It’s funny, but no one seems to be championing laziness and creative loafing as a way to make a living except Fred Gratzon:
Unfortunately people have bought into the concept of hard work so completely, they are blinded by it and they have sold their souls for skimpy paychecks instead of looking for better, easier, lazier ways that are many times more lucrative. It’s sad because it is so preventable.
Fred, I couldn’t agree more. We have this enormous opportunity to create new wealth and lazy revenue by harnessing all of the technological innovations of the last few decades, to snatch back leisure time and control of our own financial destinies from the bosses, to fulfill the promise of “the industrial future” where George Jetson complains so bitterly about working an extra fifteen minutes at his two hour job, but no. We must work hard, we must have high blood pressure, we must sacrifice everything human and noble about ourselves for paltry sums.
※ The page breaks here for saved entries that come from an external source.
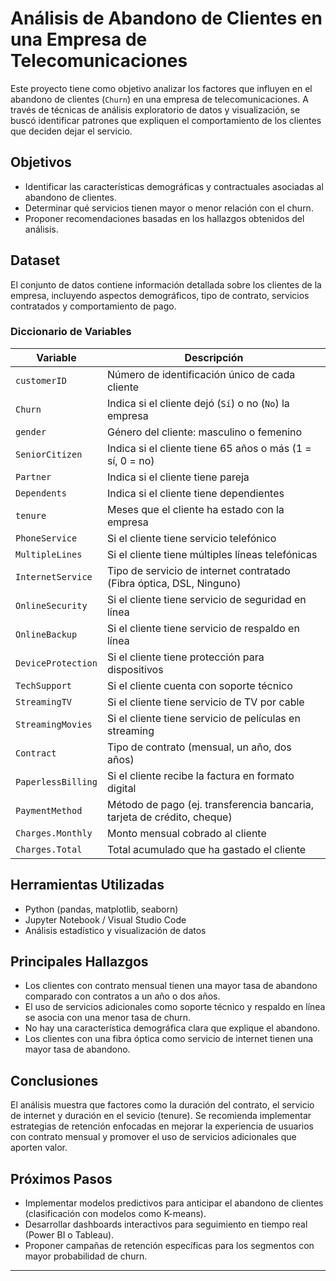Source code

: # Análisis de Abandono de Clientes en una Empresa de Telecomunicaciones

Este proyecto tiene como objetivo analizar los factores que influyen en el abandono de clientes (`Churn`) en una empresa de telecomunicaciones. A través de técnicas de análisis exploratorio de datos y visualización, se buscó identificar patrones que expliquen el comportamiento de los clientes que deciden dejar el servicio.

## Objetivos

- Identificar las características demográficas y contractuales asociadas al abandono de clientes.
- Determinar qué servicios tienen mayor o menor relación con el churn.
- Proponer recomendaciones basadas en los hallazgos obtenidos del análisis.

## Dataset

El conjunto de datos contiene información detallada sobre los clientes de la empresa, incluyendo aspectos demográficos, tipo de contrato, servicios contratados y comportamiento de pago.

### Diccionario de Variables

| Variable | Descripción |
|----------|-------------|
| `customerID` | Número de identificación único de cada cliente |
| `Churn` | Indica si el cliente dejó (`Sí`) o no (`No`) la empresa |
| `gender` | Género del cliente: masculino o femenino |
| `SeniorCitizen` | Indica si el cliente tiene 65 años o más (1 = sí, 0 = no) |
| `Partner` | Indica si el cliente tiene pareja |
| `Dependents` | Indica si el cliente tiene dependientes |
| `tenure` | Meses que el cliente ha estado con la empresa |
| `PhoneService` | Si el cliente tiene servicio telefónico |
| `MultipleLines` | Si el cliente tiene múltiples líneas telefónicas |
| `InternetService` | Tipo de servicio de internet contratado (Fibra óptica, DSL, Ninguno) |
| `OnlineSecurity` | Si el cliente tiene servicio de seguridad en línea |
| `OnlineBackup` | Si el cliente tiene servicio de respaldo en línea |
| `DeviceProtection` | Si el cliente tiene protección para dispositivos |
| `TechSupport` | Si el cliente cuenta con soporte técnico |
| `StreamingTV` | Si el cliente tiene servicio de TV por cable |
| `StreamingMovies` | Si el cliente tiene servicio de películas en streaming |
| `Contract` | Tipo de contrato (mensual, un año, dos años) |
| `PaperlessBilling` | Si el cliente recibe la factura en formato digital |
| `PaymentMethod` | Método de pago (ej. transferencia bancaria, tarjeta de crédito, cheque) |
| `Charges.Monthly` | Monto mensual cobrado al cliente |
| `Charges.Total` | Total acumulado que ha gastado el cliente |

## Herramientas Utilizadas

- Python (pandas, matplotlib, seaborn)
- Jupyter Notebook / Visual Studio Code
- Análisis estadístico y visualización de datos

## Principales Hallazgos

- Los clientes con contrato mensual tienen una mayor tasa de abandono comparado con contratos a un año o dos años.
- El uso de servicios adicionales como soporte técnico y respaldo en línea se asocia con una menor tasa de churn.
- No hay una característica demográfica clara que explique el abandono.
- Los clientes con una fibra óptica como servicio de internet tienen una mayor tasa de abandono.

## Conclusiones

El análisis muestra que factores como la duración del contrato, el servicio de internet y duración en el sevicio (tenure). Se recomienda implementar estrategias de retención enfocadas en mejorar la experiencia de usuarios con contrato mensual y promover el uso de servicios adicionales que aporten valor.


## Próximos Pasos

- Implementar modelos predictivos para anticipar el abandono de clientes (clasificación con modelos como K-means).
- Desarrollar dashboards interactivos para seguimiento en tiempo real (Power BI o Tableau).
- Proponer campañas de retención específicas para los segmentos con mayor probabilidad de churn.

---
Hard work and long hours don’t change the world - messing around in the garage all day, drinking beer and playing with new tools and technologies changes the world. Those who belong to the cult of hard work resent this enormously, since they feel that their hard work is the road of the righteous, so to speak. Because of this, every time an innovation, or a set of innovations comes along that could radically alter the way people in general interact with work and view productivity, they hijack it.
Laziness isn’t the ability to do three times as much as the next guy in the same amount of time; laziness is about getting done the same amount of work as the next guy while still in bed. No one in the Cult of Work wants you to think too much about that, though, since almost everyone who does eventually comes to the conclusion that what the cult calls work is not only unnecessary, it is archaic and pointless.
But hey, what would the world be without dinosaurs to watch die?